The yellow-thighed brushfinch is about 18 cm long and weighs 27 to 35 g. The sexes have the same plumage. Adults have puffy lemon yellow feathers on their tibiae that give the species its English name. They have a black crown. The rest of their head and their upperparts are sooty slate and their wings and tail are almost black. Their chin and throat are blackish and their underparts are dull slate.
They have a dark rusty brown iris, a black bill, and black to gray legs and feet. Juveniles are generally duller overall than adults and do not have the yellow tibial feathers.
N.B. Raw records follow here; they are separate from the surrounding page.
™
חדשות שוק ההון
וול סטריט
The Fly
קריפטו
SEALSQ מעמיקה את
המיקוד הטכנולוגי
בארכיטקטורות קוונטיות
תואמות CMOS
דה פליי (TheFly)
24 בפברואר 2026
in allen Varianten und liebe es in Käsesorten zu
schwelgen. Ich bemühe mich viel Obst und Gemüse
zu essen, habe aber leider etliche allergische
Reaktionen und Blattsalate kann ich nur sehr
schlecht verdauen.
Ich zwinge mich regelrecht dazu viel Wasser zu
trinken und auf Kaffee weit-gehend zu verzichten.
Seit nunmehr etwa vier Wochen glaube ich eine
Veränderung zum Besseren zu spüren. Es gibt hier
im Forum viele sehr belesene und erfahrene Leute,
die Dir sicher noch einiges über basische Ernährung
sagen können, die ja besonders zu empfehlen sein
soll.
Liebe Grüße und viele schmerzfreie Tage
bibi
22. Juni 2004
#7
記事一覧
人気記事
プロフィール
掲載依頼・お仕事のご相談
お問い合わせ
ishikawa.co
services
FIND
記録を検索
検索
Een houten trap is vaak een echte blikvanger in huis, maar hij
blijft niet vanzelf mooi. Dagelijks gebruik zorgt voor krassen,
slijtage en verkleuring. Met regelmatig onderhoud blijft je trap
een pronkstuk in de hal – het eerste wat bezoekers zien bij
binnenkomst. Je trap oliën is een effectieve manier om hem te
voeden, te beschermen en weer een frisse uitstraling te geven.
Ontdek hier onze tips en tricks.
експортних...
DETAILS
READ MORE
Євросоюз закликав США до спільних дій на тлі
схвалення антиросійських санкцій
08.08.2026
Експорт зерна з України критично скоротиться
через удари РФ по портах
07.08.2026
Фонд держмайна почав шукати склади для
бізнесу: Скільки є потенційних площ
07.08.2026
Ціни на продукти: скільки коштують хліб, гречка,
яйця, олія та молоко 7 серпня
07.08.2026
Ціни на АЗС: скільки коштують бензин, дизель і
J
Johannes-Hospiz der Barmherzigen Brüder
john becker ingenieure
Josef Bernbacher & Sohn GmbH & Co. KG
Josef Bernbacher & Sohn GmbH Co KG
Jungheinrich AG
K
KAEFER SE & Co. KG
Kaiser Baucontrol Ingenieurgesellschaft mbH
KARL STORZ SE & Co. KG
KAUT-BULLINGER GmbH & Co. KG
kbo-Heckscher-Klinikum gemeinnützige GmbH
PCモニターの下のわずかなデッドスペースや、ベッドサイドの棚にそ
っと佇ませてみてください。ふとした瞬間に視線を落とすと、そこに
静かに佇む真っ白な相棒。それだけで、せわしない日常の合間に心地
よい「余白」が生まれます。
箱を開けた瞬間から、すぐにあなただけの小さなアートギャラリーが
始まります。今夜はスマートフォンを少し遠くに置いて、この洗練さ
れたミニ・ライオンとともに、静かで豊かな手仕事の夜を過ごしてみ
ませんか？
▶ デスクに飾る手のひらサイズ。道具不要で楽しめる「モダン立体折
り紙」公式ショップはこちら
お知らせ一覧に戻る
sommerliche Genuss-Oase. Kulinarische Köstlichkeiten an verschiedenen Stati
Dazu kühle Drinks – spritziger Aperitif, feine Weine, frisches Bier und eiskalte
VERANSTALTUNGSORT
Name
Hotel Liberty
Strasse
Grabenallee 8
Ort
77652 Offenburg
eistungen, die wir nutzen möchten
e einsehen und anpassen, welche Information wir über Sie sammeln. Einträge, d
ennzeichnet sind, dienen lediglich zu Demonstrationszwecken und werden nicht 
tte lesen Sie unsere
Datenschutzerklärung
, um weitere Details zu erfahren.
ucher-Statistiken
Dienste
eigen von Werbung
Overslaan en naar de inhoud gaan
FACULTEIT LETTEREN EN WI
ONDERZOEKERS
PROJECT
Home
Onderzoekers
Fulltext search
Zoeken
==Distribution and habitat==

The yellow-thighed brushfinch is found in Costa Rica's Cordillera de Tilarán, Cordillera Central, and Cordillera de Talamanca. In the last its range continues into western Panama's Chiriquí Province. It primarily inhabits montane evergreen forest and secondary forest in the subtropical and temperate zones. It also is found in brushy pastures and clearings and in gardens. Sources differ on its elevational range. A twentieth century source places it between 1500 and 3400 m. A 2007 field guide says from 1400 m to treeline and a 2020 source says from 1200 m to treeline.

==Behavior==
===Movement===

The yellow-thighed brushfinch is a year-round resident.

===Feeding===

The yellow-thighed brushfinch's diet has not been systematically studied, but it is known to feed on insects, spiders, seeds, fruits, and nectar. It forages in pairs and family groups, and often joins mixed-species feeding flocks. It forages mostly on the ground and in the forest understory but will feed as high as the canopy.

===Breeding===

The yellow-thighed brushfinch breeds between March and May. The female builds the nest, a small cup made from dry grass and bamboo leaves. It is hidden in grasses, bamboo, or densely leafed trees. Nests have been found as high as 4.6 m above the ground. The clutch is two eggs that are pale bluish with brown speckles. The female alone incubates but the period is not known. In one nest fledging occurred 12 days after hatch. Other details of parental care are not known.

===Vocalization===

One author described the yellow-thighed brushfinch's primary song as "high, spritely, and somewhat squeaky". Others have called it "bubbly", "metallic", "tinkling", "flowing", "squissing" and "spinking". It is sung by both sexes year-round. It has a secondary song given only in the breeding season that has been transcribed as tee tiddy dee dee wink wink or pitty me sweet or pitty me sweet sweet or t'chip-didichichi.

==Status==

The IUCN has assessed the yellow-thighed brushfinch as being of Least Concern. Its estimated population of at least 50,000 mature individuals is believed to be stable. No immediate threats have been identified. It is common in the Cordillera Central and Cordillera de Talamanca but less common in the Cordillera de Tilarán.